◆ **提示文**
··········

アメリカ山公園(公式サイト)は、元町中華街駅のビル屋上に位置する公園です。
公園の立地自体が山手本通り方面へのショートカットになっているという抜群のロケーションを有している他、従来であれば”公園”にはなり得なかったところ(=駅ビルの屋上)に位置しているという、中々に先進的な個性を併せ持っていることが、特徴の一つに挙げられます。
国や地方によって作られた公園は、行政法(参考:e-gov “都市公園法” 第二条)上”都市公園”と呼ばれますが、アメリカ山公園は、その都市公園の中でも2004年に新たに創出された”立体都市公園制度”(参考:e-gov “都市公園法 第三章”、国土交通省 “立体都市公園“)に基づく、全国初の立体都市公園に該当します。
ちなみに立体都市公園とは、建物の屋上や都市公園の地下、あるいは人工的な地盤上など、そのまま地面の上に作られるのではなく、何かしら立体的な地盤の上に作られた都市公園のことです。
“立体都市公園制度”に基づき、「都市公園の健全な発達を図り、もつて公共の福祉の増進に資すること」(都市公園法一条)を公園設置の目的とする場合、従来なら都市公園にはなりえなかったようなスペースにも新たに都市公園用地として白羽の矢が立つようになった、逆に言えばその状態を創出するために制度化されたのが件の制度ではあるのですが、まさにそのテストケースに該当するのが”全国初の立体都市公園”となったアメリカ山公園の整備だったんですね(参考:横浜市公式サイト “あらたな手法・あらたな賑わい“)。
公園名の由来
前記したような先進的な試みに基づいて作られた”アメリカ山公園”ですが、公園名の由緒については、主には開港間もない時期にアメリカの公使館建設予定地となったこと、および実際にこの地がアメリカ公使館付書記官アントン・L・C・ポートマンの居住地となったという、開港期の事情に遡ります。
時は流れ、第二次世界大戦終戦直後以降長らくアメリカに接収されていたことも、あるいは”命名の事情”に含まれているのかもしれませんが、用地が1971(昭和46)年に日本側に返却されると、横浜開港150周年の年である2009年に”アメリカ山公園”が一部開園、2012年には全面開園されました。

··········

◆ **提示情報**
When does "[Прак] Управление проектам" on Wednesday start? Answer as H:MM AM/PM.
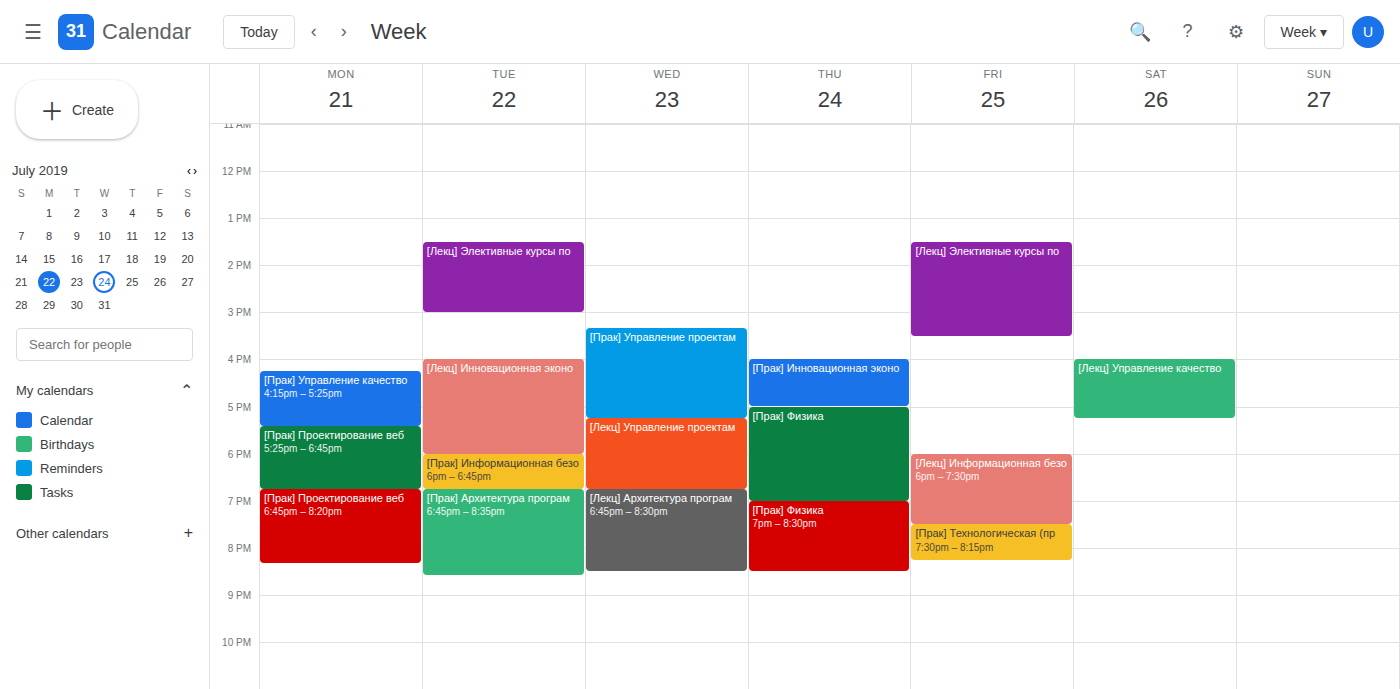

··········

◆ **課題一覧**
A - アメリカ山公園の文章のうち、「公園の立地自体が山手本通り方」から「う、開港期の事情に遡ります。」までを一字も変えずに引用せよ。
B - アメリカ山公園について述べた文章の続きを、最後の一文の後から書け。

◆ **課題の解答**
A -
公園の立地自体が山手本通り方面へのショートカットになっているという抜群のロケーションを有している他、従来であれば”公園”にはなり得なかったところ(=駅ビルの屋上)に位置しているという、中々に先進的な個性を併せ持っていることが、特徴の一つに挙げられます。
国や地方によって作られた公園は、行政法(参考:e-gov “都市公園法” 第二条)上”都市公園”と呼ばれますが、アメリカ山公園は、その都市公園の中でも2004年に新たに創出された”立体都市公園制度”(参考:e-gov “都市公園法 第三章”、国土交通省 “立体都市公園“)に基づく、全国初の立体都市公園に該当します。
ちなみに立体都市公園とは、建物の屋上や都市公園の地下、あるいは人工的な地盤上など、そのまま地面の上に作られるのではなく、何かしら立体的な地盤の上に作られた都市公園のことです。
“立体都市公園制度”に基づき、「都市公園の健全な発達を図り、もつて公共の福祉の増進に資すること」(都市公園法一条)を公園設置の目的とする場合、従来なら都市公園にはなりえなかったようなスペースにも新たに都市公園用地として白羽の矢が立つようになった、逆に言えばその状態を創出するために制度化されたのが件の制度ではあるのですが、まさにそのテストケースに該当するのが”全国初の立体都市公園”となったアメリカ山公園の整備だったんですね(参考:横浜市公式サイト “あらたな手法・あらたな賑わい“)。
公園名の由来
前記したような先進的な試みに基づいて作られた”アメリカ山公園”ですが、公園名の由緒については、主には開港間もない時期にアメリカの公使館建設予定地となったこと、および実際にこの地がアメリカ公使館付書記官アントン・L・C・ポートマンの居住地となったという、開港期の事情に遡ります。

B -
余談として、アメリカ山公園用地が持つアメリカとの縁の元祖にあたる公使館付書記官・ポートマンは、幕末期の日本において、当時の幕府に(イギリスに先んじる形で)鉄道敷設計画を提案した人物です(ポートマンのプランにはいくつかの問題点が指摘されたため、残念ながら廃案となりました)。
公園内の様子
山手本通り側入り口付近
山手本通り(外国人墓地傍)側の入り口です。入り口に向かって左手には元町商店街付近との間が繋がれた見尻坂が作られていますが、見尻坂経由でもアメリカ山公園に進むことが出来ます。
入口付近には公園内の地図や周辺案内図が壁に掛けられていますが、公園は公園でも駅の屋上に位置している公園であるという、”駅の施設の一部”的な雰囲気を醸しているところでもありますね。
公園内へ
山手本通り側入口から公園内に入った場合、正面がみなとみらい線の元町中華街駅方面です。
公園の左側には遊歩道が伸びていますが、遊歩道沿い左手にある花壇の向こうには、外国人墓地隣の坂道・見尻坂が通されていますということで、
見尻坂同様に(?)、公園内にも緩い傾斜があります。
駅への最短ルートと”遊歩道”の間には芝生の広場が作られていますが、”駅の屋上である”というロケーションに着目した場合、アメリカ山公園の位置するところは住宅街・文教地区と駅改札を結ぶ動線上にあると見ることも出来ます。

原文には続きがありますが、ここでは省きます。